What you need to do: Look for the string "ctrl" in the data below, and copy each line that holds it.

Dataset records:
###

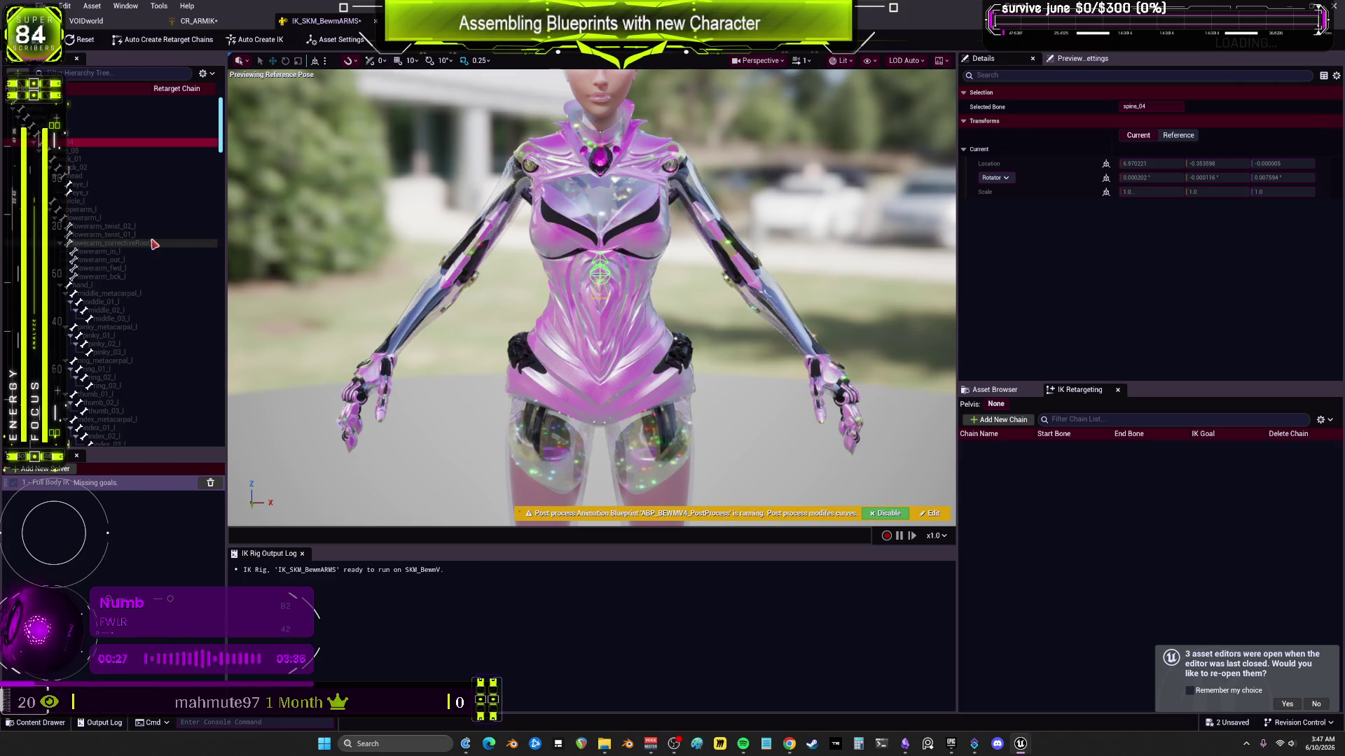
Step: Select the left-arm bones clavicle_l, upperarm_l and lowerarm_l together
click(105, 210)
ctrl+click(107, 217)
ctrl+click(105, 201)
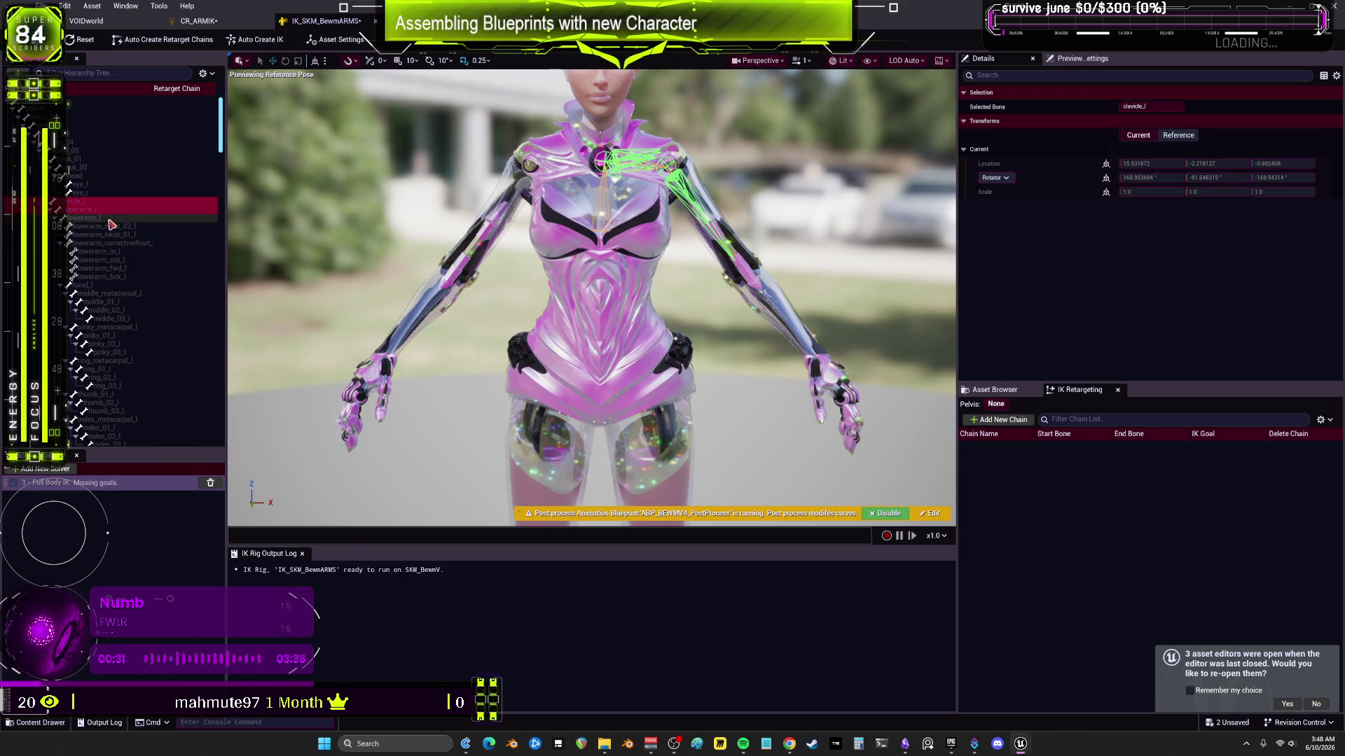
Step: Create LeftArm (clavicle_l to hand_l) and RightArm retarget chains, each with its own IK goal
right_click(107, 289)
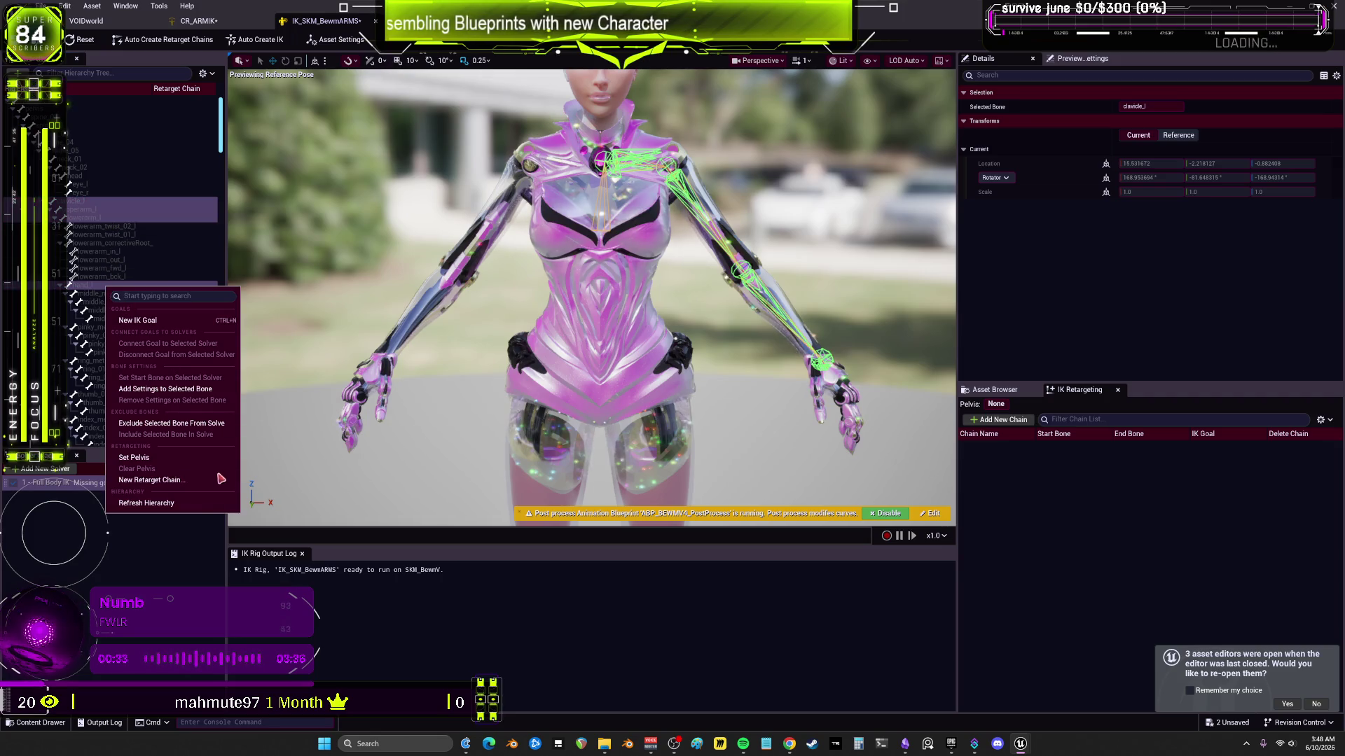
click(179, 481)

###

Response to the task:
ctrl+click(107, 217)
ctrl+click(105, 201)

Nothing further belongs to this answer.